Optimization — duality. Lagrange duality: weak-duality bound and strong-duality conditions (Slater, KKT) rest on the Fenchel-Young inequality applied to the Lagrangian.
Harmonic analysis. Young's convolution inequality is the standard tool for bounding convolutional smoothing operators. Sharp constants involve Gaussians (Beckner, Brascamp-Lieb).

Frequently asked questions

What is Young's inequality (scalar form)?

For non-negative real numbers a, b and conjugate exponents p, q > 1 with 1/p + 1/q = 1: ab ≤ a^p/p + b^q/q. Equality iff a^p = b^q. The case p = q = 2 reduces to ab ≤ a²/2 + b²/2, which is just (a − b)² ≥ 0 rearranged. The inequality bounds a product by a sum of weighted powers — the duality that underlies the L^p–L^q pairing in Hölder's inequality.

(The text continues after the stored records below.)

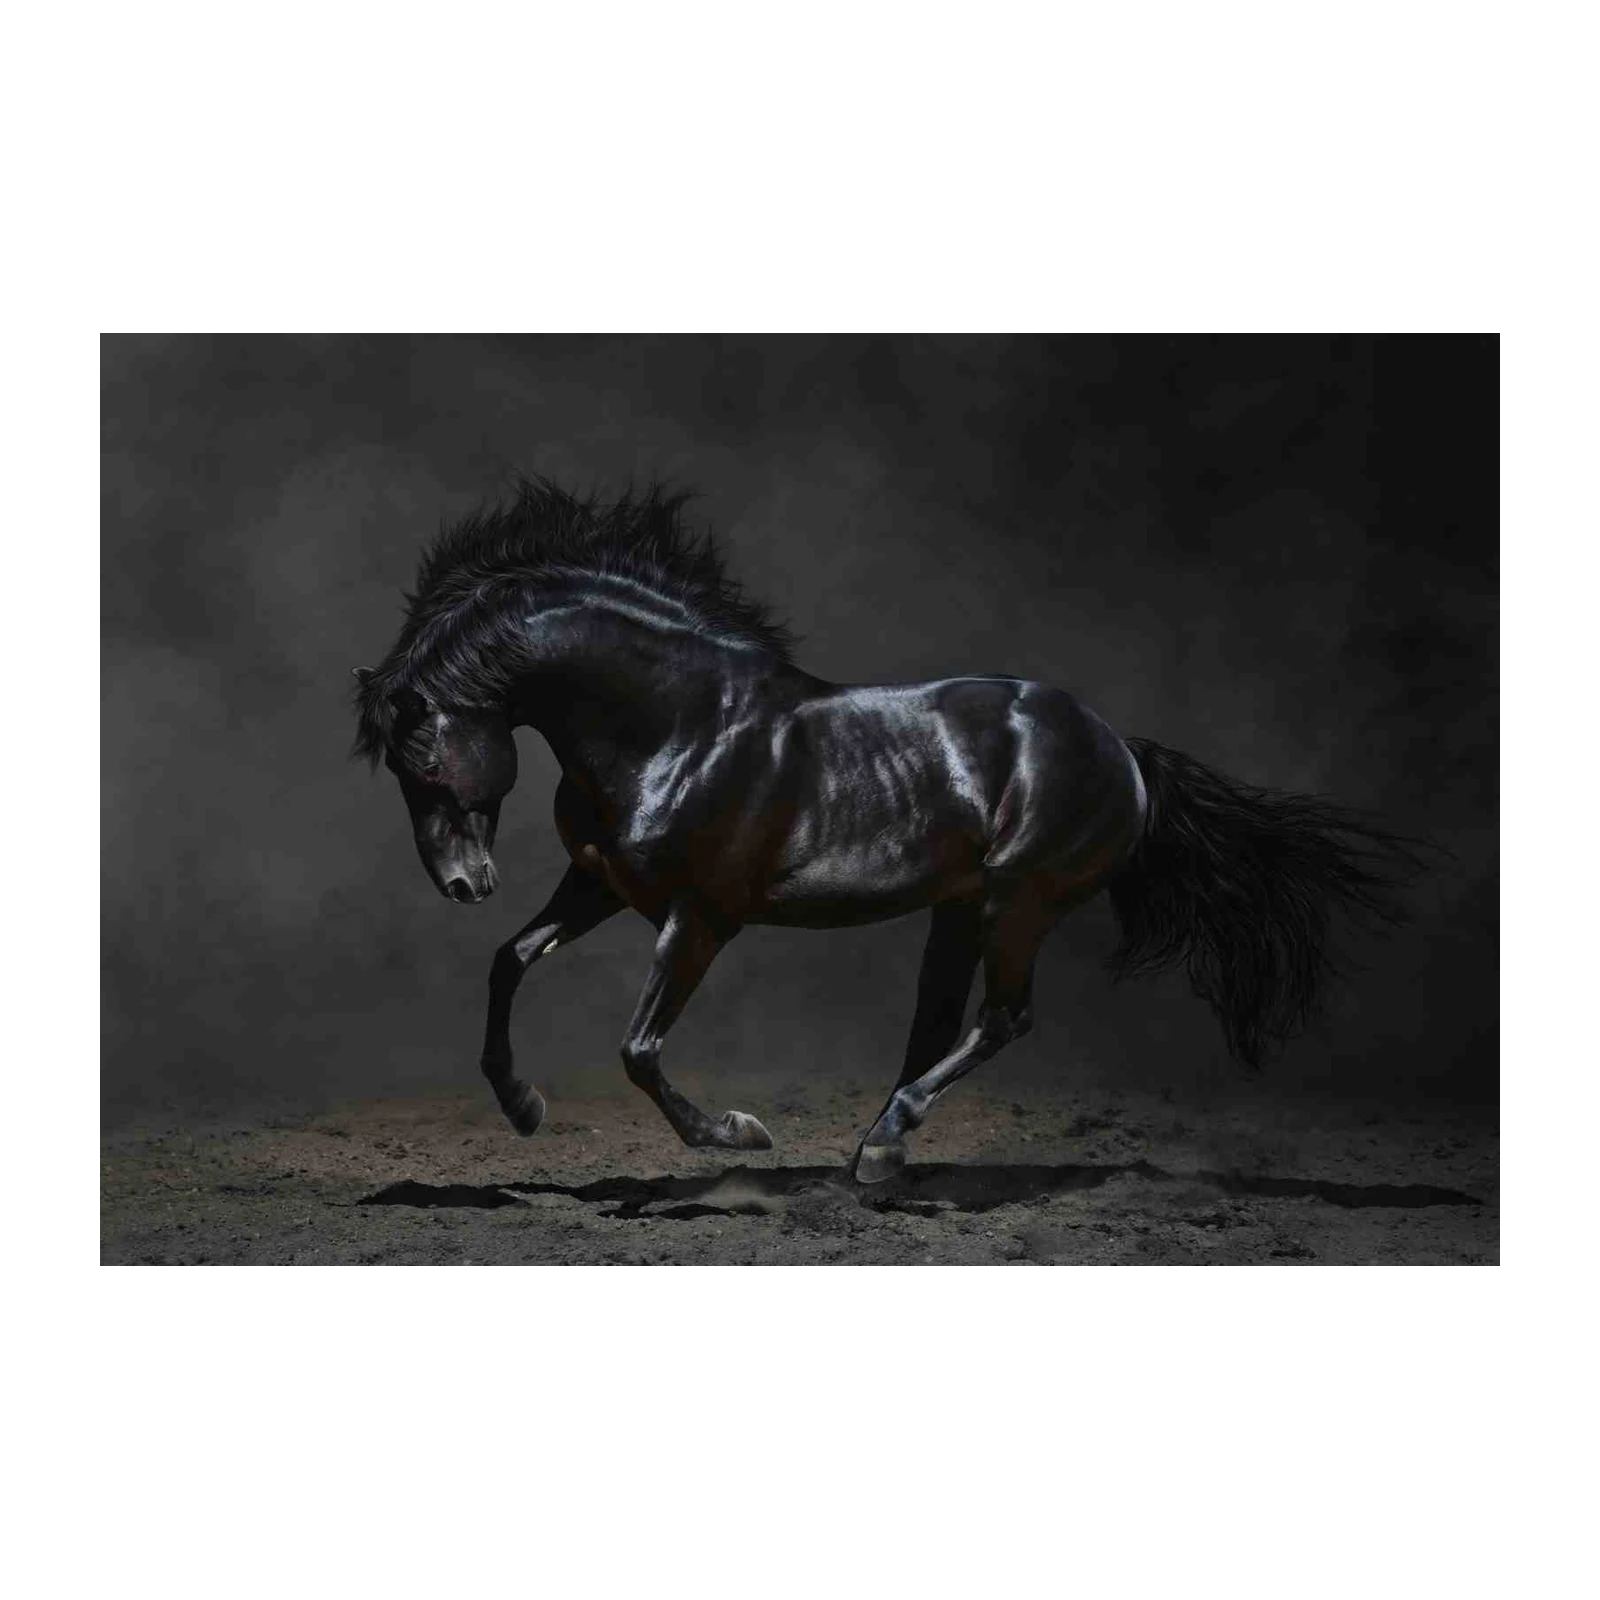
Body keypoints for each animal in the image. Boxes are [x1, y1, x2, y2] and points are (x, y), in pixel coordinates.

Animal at [352, 477, 1432, 1183]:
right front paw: (523, 1106)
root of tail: (1121, 748)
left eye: (423, 761)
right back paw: (877, 1151)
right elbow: (509, 961)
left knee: (1002, 1019)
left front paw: (737, 1135)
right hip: (961, 907)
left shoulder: (700, 917)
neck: (678, 724)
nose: (462, 882)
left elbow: (640, 1048)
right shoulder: (602, 886)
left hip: (1020, 902)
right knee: (938, 1023)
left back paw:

How is Young's inequality proved?

Cleanest proof via concavity of log. For a, b > 0: log(ab) = log a + log b = (1/p)(p log a) + (1/q)(q log b) = (1/p) log a^p + (1/q) log b^q. Since log is concave, log((1/p) a^p + (1/q) b^q) ≥ (1/p) log a^p + (1/q) log b^q = log(ab). Exponentiating gives ab ≤ a^p/p + b^q/q. Equality requires equality in Jensen, hence a^p = b^q. An equivalent proof: weighted AM-GM with weights 1/p, 1/q gives the same result.

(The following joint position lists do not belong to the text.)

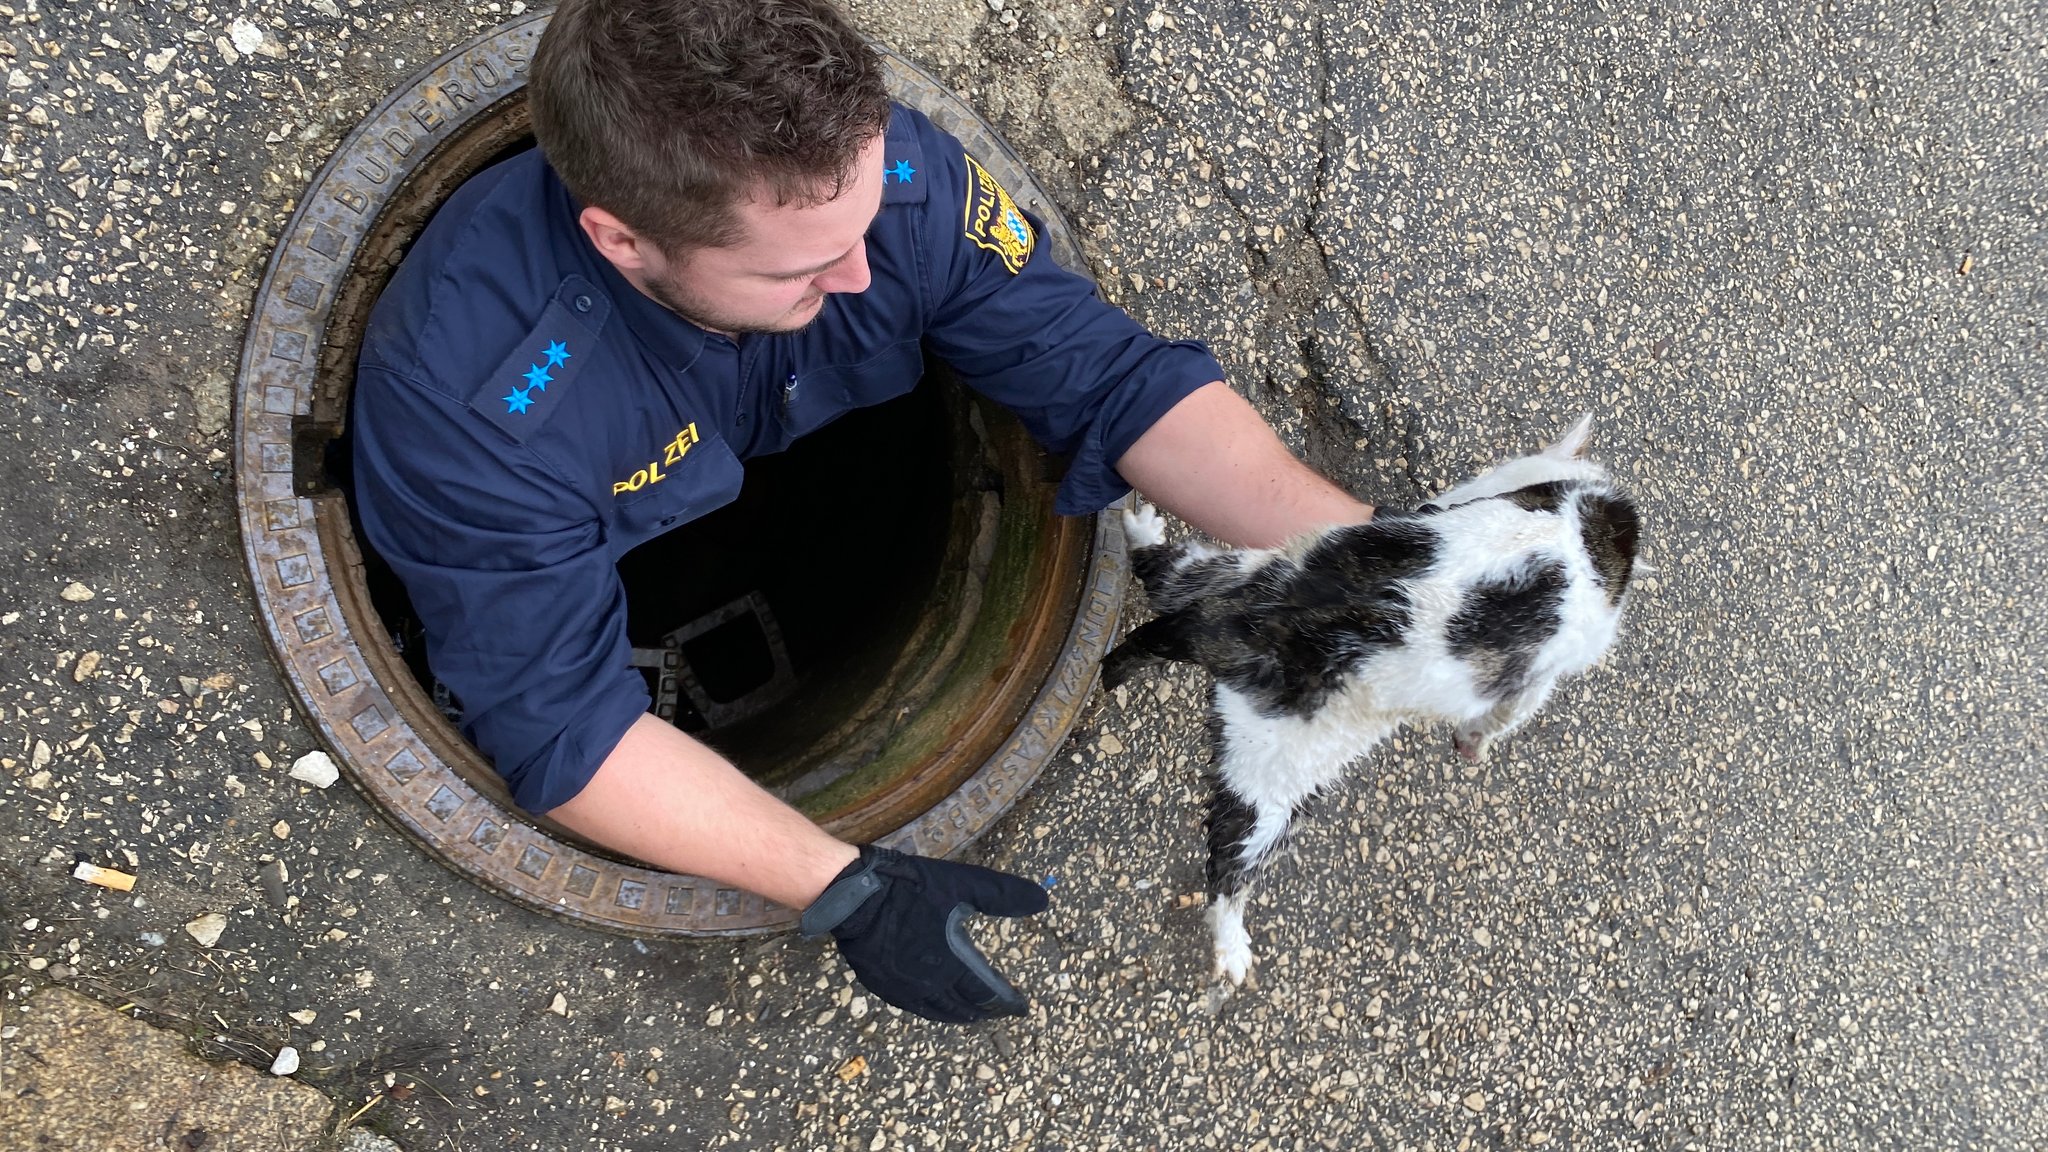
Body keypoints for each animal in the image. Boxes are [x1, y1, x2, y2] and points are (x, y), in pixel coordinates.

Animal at [1105, 412, 1646, 975]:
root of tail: (1269, 623)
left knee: (1164, 575)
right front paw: (1477, 740)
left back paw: (1141, 532)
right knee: (1228, 870)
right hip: (1284, 780)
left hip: (1240, 590)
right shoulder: (1554, 664)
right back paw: (1233, 949)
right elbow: (1511, 711)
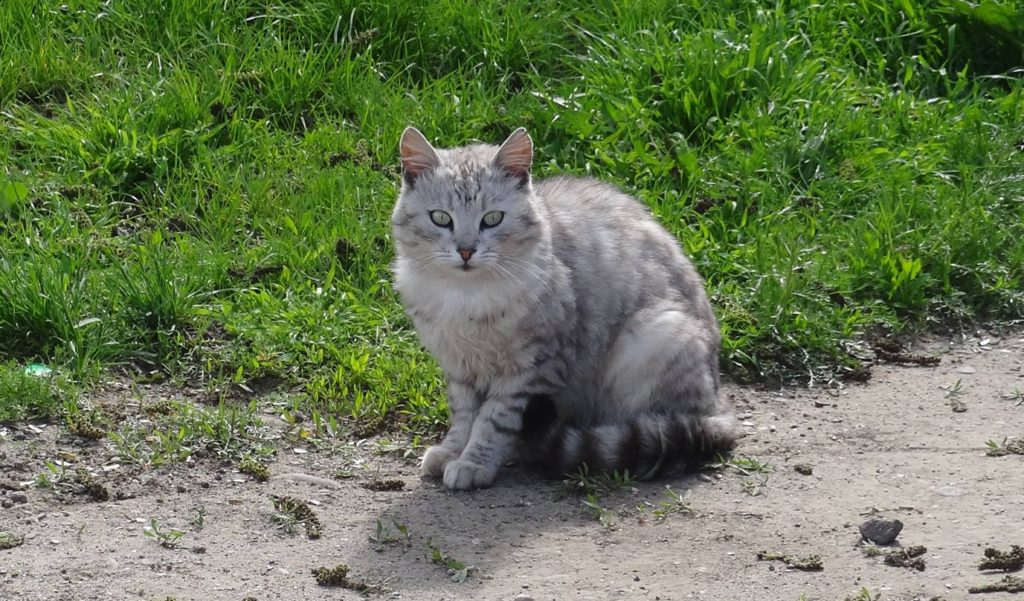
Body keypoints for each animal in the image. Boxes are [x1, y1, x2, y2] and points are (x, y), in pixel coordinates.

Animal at [389, 126, 737, 489]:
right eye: (441, 218)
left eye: (492, 219)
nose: (466, 251)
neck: (466, 297)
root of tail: (719, 407)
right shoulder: (460, 366)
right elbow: (463, 416)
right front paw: (451, 451)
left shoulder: (529, 368)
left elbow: (493, 421)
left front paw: (474, 462)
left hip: (653, 339)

What is the geometric picture of Young's inequality?

Consider the rectangle [0, a] × [0, b] of area ab. Draw the curve y = x^(p−1) (equivalently x = y^(1/(p−1)) = y^(q−1)) through the origin. This curve splits the first quadrant into two regions. The integral ∫₀ᵃ x^(p−1) dx = a^p/p is the area under the curve up to x = a. The integral ∫₀ᵇ y^(q−1) dy = b^q/q is the area to the left of the curve up to y = b. If the point (a, b) lies on the curve (i.e., b = a^(p−1), equivalently a^p = b^q), these two regions exactly tile a rectangle of area ab — that's the equality case. If (a, b) is off the curve, the two regions overlap or leave a gap; either way their combined area a^p/p + b^q/q exceeds ab. Geometric proof of the inequality.

How does Young's inequality prove Hölder's inequality?

What is Young's convolution inequality?

For exponents 1 ≤ p, q, r ≤ ∞ with 1/p + 1/q = 1 + 1/r and functions f ∈ L^p(ℝⁿ), g ∈ L^q(ℝⁿ), the convolution f * g satisfies ‖f * g‖_r ≤ ‖f‖_p · ‖g‖_q. Cases: p = q = 2, r = ∞ gives ‖f * g‖_∞ ≤ ‖f‖₂ ‖g‖₂ (a Hölder-Cauchy bound on point values). p = 1, q = r gives the convolution-with-L¹ estimate. The sharp constant (Beckner's theorem, 1975) involves Gaussians as extremizers. This extension of the scalar Young is foundational for smoothing estimates, Sobolev embeddings, and harmonic analysis.

How is Young's inequality related to the Legendre transform?

The Legendre transform of f(x) = x^p/p (defined on x ≥ 0) is f*(y) = y^q/q with 1/p + 1/q = 1 — they are Legendre duals. Young's inequality is exactly the defining inequality of the Legendre transform: for any convex function φ with conjugate φ*, ab ≤ φ(a) + φ*(b). Setting φ(x) = x^p/p reproduces Young. So Young is the prototypical Fenchel-Young inequality, and it generalizes to any Legendre pair. This duality view explains why Young appears throughout convex analysis, optimization, and statistical mechanics (Legendre transforms swap energy and entropy).

Where does Young's inequality show up in everyday analysis?

It is the workhorse for splitting a product into a controllable sum. In PDE energy estimates: bound a cross-term uv by εu^p/p + (1/ε)^(q−1) v^q/q (parameterized Young with a tunable ε). In machine learning regularization: weight-decay arguments use Young to bound terms in the loss. In Sobolev embedding: control ‖fg‖_r by ‖f‖_p ‖g‖_q via Hölder, which rests on Young. In probability: moment generating function bounds and Cramér's large deviation theorem use the Legendre-transform form of Young.